The law of the iterated logarithm (LIL) for a sum of independent and identically distributed (i.i.d.) random variables with zero mean and bounded increment dates back to Khinchin and Kolmogorov in the 1920s.

Since then, there has been a tremendous amount of work on the LIL for various kinds of
dependent structures and for stochastic processes. The following is a small sample of notable developments.

Hartman–Wintner (1940) generalized LIL to random walks with increments with zero mean and finite variance. De Acosta (1983) gave a simple proof of the Hartman–Wintner version of the LIL.

Chung (1948) proved another version of the law of the iterated logarithm for the absolute value of a brownian motion.

Strassen (1964) studied the LIL from the point of view of invariance principles.

Stout (1970) generalized the LIL to stationary ergodic martingales.

Wittmann (1985) generalized Hartman–Wintner version of LIL to random walks satisfying milder conditions.

A survey up to 1986.

Vladimir Vovk (1987) derived a version of LIL valid for a single chaotic sequence (Kolmogorov random sequence). This is notable, as it is outside the realm of classical probability theory.
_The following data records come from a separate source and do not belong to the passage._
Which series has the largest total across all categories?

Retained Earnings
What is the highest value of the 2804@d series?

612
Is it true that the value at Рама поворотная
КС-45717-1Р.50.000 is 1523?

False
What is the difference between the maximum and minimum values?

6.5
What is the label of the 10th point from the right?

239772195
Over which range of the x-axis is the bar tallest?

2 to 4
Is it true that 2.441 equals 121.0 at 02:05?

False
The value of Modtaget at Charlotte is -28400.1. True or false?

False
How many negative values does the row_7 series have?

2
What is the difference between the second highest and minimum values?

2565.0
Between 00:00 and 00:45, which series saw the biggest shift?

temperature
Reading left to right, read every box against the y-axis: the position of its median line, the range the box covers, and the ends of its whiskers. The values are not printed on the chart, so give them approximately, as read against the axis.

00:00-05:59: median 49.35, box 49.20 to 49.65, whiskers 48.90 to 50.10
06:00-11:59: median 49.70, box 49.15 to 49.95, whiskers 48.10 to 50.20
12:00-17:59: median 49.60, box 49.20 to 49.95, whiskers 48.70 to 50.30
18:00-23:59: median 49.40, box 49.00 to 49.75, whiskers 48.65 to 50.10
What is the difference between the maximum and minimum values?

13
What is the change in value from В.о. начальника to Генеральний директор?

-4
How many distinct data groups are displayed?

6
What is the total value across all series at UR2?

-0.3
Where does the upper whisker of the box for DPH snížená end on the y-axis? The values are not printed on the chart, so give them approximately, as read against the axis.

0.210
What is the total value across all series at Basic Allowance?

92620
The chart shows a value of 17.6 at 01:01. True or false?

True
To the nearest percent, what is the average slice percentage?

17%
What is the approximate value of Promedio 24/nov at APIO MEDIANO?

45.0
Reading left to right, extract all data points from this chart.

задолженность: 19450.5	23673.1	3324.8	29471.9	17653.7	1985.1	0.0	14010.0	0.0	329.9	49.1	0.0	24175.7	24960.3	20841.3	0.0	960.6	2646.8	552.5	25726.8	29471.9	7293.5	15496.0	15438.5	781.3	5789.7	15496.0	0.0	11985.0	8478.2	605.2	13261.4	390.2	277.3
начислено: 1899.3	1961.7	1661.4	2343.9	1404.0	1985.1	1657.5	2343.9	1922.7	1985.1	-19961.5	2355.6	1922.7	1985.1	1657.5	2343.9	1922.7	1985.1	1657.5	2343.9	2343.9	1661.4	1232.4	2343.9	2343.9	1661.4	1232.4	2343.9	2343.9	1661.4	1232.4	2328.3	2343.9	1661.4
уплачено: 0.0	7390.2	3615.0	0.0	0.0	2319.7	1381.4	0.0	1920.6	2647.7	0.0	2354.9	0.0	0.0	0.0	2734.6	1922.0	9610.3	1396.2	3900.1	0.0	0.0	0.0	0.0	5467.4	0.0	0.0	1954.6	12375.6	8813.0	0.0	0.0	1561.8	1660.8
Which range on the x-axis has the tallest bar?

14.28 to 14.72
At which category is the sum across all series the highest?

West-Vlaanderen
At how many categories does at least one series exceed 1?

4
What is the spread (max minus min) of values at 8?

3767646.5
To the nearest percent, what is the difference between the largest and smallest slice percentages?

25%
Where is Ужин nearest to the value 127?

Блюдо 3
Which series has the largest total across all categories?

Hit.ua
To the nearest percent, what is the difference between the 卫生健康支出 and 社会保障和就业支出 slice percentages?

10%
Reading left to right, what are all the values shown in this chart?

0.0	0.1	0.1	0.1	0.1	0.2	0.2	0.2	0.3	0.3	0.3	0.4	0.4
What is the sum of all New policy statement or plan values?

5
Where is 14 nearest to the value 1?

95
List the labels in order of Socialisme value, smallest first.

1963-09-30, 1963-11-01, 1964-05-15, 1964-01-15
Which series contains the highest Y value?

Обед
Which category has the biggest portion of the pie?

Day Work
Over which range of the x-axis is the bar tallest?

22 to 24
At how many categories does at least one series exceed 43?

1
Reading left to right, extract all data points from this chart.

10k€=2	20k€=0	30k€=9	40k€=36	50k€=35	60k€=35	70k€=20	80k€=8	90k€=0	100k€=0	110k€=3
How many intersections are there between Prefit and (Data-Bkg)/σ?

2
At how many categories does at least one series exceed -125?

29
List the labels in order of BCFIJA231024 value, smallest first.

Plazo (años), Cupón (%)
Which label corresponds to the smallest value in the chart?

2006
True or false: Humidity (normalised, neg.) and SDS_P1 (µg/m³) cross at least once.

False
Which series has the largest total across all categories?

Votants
Yongge Wang (1996) showed that the law of the iterated logarithm holds for polynomial time pseudorandom sequences also. The Java-based software testing tool tests whether a pseudorandom generator outputs sequences that satisfy the LIL.

Balsubramani (2014) proved a non-asymptotic LIL that holds over finite-time martingale sample paths. This subsumes the martingale LIL as it provides matching finite-sample concentration and anti-concentration bounds, and enables sequential testing and other applications.